Bryan Henderson is an unusual fella. He’s annoying to some, and a grammar hero to others. He’s a software engineer. He wears the same red polo shirt every day (he owns eight of them), he eats a chicken sandwich in the company cafeteria every single day. And for nine years, every Sunday night, he sits down at his computer and corrects the same, obscure grammatical mistake on Wikipedia over and over and over.
Known as Giraffedata on Wikipedia, Henderson runs a software program he created to find all of the instances of “comprised of,” and he goes into each of those Wikipedia entries and manually changes them. Why? Well, the short answer is that, when people write “comprised of,” what they really mean is “consist of,” or “composed of.” The long answer? Henderson has a 6,000 word essay explaining exactly why “comprised of” is grammatically incorrect.
Why does he care?

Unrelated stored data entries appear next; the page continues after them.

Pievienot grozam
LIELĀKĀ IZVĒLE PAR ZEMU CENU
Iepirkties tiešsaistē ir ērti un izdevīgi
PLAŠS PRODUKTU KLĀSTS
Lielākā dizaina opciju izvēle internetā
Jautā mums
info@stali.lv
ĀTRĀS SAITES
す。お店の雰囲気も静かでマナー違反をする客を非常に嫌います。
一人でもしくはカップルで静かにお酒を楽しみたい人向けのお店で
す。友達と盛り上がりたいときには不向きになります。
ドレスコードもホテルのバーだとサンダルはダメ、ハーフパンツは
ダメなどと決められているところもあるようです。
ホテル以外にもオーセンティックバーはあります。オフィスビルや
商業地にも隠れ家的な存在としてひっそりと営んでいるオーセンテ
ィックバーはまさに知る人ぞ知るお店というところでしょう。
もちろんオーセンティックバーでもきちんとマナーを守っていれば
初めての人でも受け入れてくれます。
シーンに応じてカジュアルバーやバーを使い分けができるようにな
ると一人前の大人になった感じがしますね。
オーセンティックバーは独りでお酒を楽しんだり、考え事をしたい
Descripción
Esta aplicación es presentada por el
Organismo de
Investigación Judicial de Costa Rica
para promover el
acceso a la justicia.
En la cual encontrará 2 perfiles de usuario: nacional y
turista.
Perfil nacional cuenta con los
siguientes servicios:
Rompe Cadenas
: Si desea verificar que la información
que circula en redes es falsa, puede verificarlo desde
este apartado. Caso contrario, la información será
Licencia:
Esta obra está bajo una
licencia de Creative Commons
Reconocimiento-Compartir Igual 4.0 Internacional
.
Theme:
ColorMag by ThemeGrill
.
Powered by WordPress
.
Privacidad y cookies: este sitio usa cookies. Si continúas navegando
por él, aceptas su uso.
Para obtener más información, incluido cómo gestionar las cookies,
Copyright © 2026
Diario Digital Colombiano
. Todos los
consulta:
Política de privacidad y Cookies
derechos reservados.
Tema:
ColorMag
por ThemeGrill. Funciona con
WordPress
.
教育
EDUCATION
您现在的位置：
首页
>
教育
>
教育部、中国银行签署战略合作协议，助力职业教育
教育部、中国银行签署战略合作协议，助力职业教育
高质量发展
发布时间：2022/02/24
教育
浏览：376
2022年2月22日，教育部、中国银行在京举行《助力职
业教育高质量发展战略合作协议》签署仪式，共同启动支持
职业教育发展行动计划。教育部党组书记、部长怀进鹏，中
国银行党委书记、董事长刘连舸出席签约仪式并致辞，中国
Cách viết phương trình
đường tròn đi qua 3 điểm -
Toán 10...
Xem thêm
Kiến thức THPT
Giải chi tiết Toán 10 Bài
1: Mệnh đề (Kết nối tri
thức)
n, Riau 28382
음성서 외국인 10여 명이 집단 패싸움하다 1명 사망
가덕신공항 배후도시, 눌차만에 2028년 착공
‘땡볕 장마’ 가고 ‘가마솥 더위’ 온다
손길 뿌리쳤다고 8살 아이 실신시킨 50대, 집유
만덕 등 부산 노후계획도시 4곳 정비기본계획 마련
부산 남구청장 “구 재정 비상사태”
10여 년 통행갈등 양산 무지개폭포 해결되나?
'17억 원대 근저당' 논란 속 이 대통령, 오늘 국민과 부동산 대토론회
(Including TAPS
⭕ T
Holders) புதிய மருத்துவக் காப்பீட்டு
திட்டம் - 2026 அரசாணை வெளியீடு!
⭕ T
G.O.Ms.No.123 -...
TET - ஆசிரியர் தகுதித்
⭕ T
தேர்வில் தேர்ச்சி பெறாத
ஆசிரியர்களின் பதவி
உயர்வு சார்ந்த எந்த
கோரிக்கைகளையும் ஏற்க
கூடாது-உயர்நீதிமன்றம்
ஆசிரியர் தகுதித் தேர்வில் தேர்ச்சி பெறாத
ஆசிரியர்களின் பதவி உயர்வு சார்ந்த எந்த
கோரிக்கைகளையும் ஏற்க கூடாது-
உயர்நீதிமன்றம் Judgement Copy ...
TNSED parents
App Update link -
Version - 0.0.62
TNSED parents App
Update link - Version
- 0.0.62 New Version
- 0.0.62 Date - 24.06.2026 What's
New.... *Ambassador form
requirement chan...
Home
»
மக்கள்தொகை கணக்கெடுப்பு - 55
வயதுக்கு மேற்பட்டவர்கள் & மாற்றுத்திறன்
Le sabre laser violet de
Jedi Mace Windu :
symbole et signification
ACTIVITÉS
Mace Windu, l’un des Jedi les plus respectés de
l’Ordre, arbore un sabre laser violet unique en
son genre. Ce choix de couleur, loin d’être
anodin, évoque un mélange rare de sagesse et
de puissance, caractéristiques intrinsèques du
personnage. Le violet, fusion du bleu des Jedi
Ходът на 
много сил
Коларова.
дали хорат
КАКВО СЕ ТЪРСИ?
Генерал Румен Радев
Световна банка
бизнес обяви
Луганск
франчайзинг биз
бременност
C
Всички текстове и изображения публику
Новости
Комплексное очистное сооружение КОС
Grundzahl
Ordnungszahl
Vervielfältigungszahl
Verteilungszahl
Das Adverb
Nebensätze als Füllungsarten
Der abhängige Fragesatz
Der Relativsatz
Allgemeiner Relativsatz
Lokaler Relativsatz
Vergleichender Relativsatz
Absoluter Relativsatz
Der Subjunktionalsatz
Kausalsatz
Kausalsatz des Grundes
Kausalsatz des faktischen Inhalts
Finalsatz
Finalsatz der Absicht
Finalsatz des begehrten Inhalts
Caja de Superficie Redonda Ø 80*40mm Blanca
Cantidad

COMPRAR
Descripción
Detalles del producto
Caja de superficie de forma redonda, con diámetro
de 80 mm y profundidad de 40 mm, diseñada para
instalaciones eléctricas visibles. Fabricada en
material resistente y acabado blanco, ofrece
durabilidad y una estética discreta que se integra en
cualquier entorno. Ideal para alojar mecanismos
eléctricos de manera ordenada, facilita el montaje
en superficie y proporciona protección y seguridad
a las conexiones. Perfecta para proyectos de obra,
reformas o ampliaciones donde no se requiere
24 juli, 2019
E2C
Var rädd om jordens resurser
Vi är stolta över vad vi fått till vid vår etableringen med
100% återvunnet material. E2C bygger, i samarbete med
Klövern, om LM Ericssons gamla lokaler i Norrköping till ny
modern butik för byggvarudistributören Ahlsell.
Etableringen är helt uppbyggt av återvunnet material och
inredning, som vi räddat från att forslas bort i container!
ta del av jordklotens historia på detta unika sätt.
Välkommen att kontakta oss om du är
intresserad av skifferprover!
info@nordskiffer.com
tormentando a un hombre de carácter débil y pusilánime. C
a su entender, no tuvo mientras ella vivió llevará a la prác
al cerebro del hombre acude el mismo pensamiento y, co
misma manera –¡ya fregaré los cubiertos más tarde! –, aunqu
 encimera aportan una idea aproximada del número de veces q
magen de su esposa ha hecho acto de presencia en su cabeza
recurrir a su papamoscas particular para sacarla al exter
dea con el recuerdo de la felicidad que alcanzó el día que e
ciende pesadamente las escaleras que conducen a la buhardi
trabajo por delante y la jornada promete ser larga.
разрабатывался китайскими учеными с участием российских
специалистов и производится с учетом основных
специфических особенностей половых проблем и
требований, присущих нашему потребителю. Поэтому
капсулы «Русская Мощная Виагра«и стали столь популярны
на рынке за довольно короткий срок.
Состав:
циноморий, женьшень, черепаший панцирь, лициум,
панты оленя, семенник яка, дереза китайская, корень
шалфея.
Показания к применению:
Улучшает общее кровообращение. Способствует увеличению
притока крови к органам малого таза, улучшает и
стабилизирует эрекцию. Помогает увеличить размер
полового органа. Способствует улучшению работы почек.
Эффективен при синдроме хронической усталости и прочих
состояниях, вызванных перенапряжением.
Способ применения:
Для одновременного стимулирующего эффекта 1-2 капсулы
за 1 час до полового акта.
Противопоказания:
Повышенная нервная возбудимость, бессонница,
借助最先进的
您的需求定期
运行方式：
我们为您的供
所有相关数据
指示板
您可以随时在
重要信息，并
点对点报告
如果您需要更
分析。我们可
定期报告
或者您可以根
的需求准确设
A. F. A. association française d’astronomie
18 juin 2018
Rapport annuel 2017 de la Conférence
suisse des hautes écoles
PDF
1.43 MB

It’s not that he’s trying to change the world. As he said in a great profile on Wikipedia’s Ultimate WikiGnome on Medium, it’s just that he finds it satisfying. It makes him happy. Moreover, as he said in an interview on the Reply All podcast, in a small way, it physically pains him to see this mistake made over and over again. It took Henderson three years to get through the first 16,000 usages of the phrase, but since then, he’s been running a steady clip of 50-100 every week. He’s made the change about 48,000 times now.
In fact, there’s a lot of incorrect usages that he finds troubling — he thinks people should continue to use “luncheon” instead of “lunch,” for instance — and if it were up to him, the English language would remain static. In his opinion, people should stop using grammar that “sounds right” instead of grammar that is logically correct. But for now, he’s content with being Wikipedia’s “comprised of” overlord, at least until Wikipedia management changes its mind and concludes that “comprised of” is appropriate to their manual of style. Until then, however, editors on Wikipedia can rest assured that anytime they use the phrase, it will be changed by the following Monday morning.